# WORK TO COMPLETE
Everything from the line with "Spinal Manipulation prices" to the end of the data below must be returned exactly as it is, and nothing besides.

# WORKING DATA

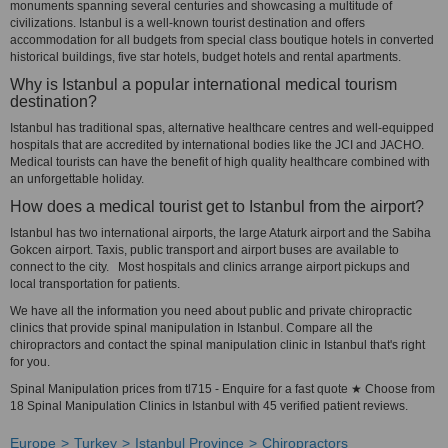
monuments spanning several centuries and showcasing a multitude of
civilizations. Istanbul is a well-known tourist destination and offers
accommodation for all budgets from special class boutique hotels in converted
historical buildings, five star hotels, budget hotels and rental apartments.
Why is Istanbul a popular international medical tourism
destination?
Istanbul has traditional spas, alternative healthcare centres and well-equipped
hospitals that are accredited by international bodies like the JCI and JACHO.
Medical tourists can have the benefit of high quality healthcare combined with
an unforgettable holiday.
How does a medical tourist get to Istanbul from the airport?
Istanbul has two international airports, the large Ataturk airport and the Sabiha
Gokcen airport. Taxis, public transport and airport buses are available to
connect to the city. Most hospitals and clinics arrange airport pickups and
local transportation for patients.
We have all the information you need about public and private chiropractic
clinics that provide spinal manipulation in Istanbul. Compare all the
chiropractors and contact the spinal manipulation clinic in Istanbul that's right
for you.
Spinal Manipulation prices from tl715 - Enquire for a fast quote ★ Choose from
18 Spinal Manipulation Clinics in Istanbul with 45 verified patient reviews.
Europe
Turkey
Istanbul Province
Chiropractors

# YOUR SOLUTION
Spinal Manipulation prices from tl715 - Enquire for a fast quote ★ Choose from
18 Spinal Manipulation Clinics in Istanbul with 45 verified patient reviews.
Europe
Turkey
Istanbul Province
Chiropractors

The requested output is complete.